━━━ Study material
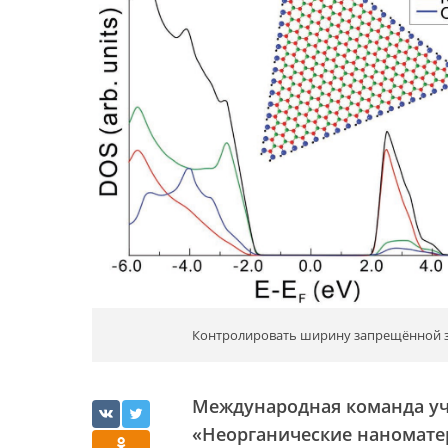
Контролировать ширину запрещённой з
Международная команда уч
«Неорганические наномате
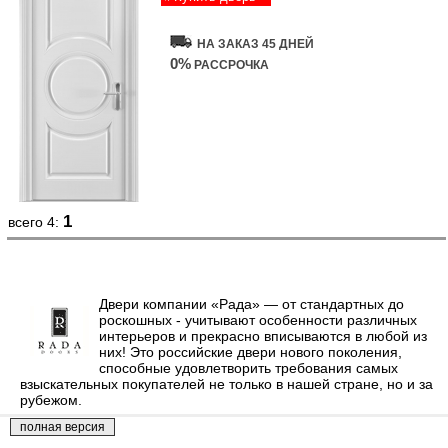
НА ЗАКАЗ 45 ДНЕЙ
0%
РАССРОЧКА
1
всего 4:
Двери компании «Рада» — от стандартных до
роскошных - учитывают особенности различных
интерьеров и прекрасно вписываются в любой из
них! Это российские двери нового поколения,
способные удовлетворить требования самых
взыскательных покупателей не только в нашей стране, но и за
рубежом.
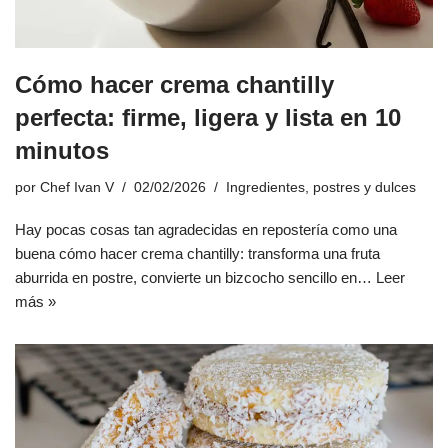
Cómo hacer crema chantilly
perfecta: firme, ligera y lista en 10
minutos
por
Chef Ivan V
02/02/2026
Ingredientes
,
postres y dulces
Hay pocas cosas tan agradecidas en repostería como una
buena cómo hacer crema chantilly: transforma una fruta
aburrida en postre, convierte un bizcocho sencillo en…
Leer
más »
━━━━━━
━━━ Study material
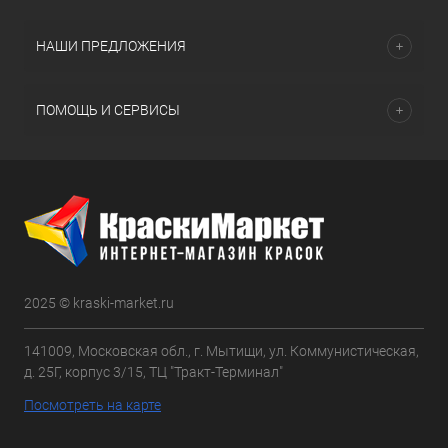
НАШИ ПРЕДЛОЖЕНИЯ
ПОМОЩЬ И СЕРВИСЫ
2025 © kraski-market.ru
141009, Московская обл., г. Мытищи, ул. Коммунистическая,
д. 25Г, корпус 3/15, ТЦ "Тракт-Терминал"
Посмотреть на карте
━━━━━━
━━━ Study material
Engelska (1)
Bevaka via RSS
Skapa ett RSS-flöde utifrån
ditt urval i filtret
━━━━━━
**Brief:** Lines containing the word "hacer" are to be located in the entries and copied.

**Written solution:**
Cómo hacer crema chantilly
buena cómo hacer crema chantilly: transforma una fruta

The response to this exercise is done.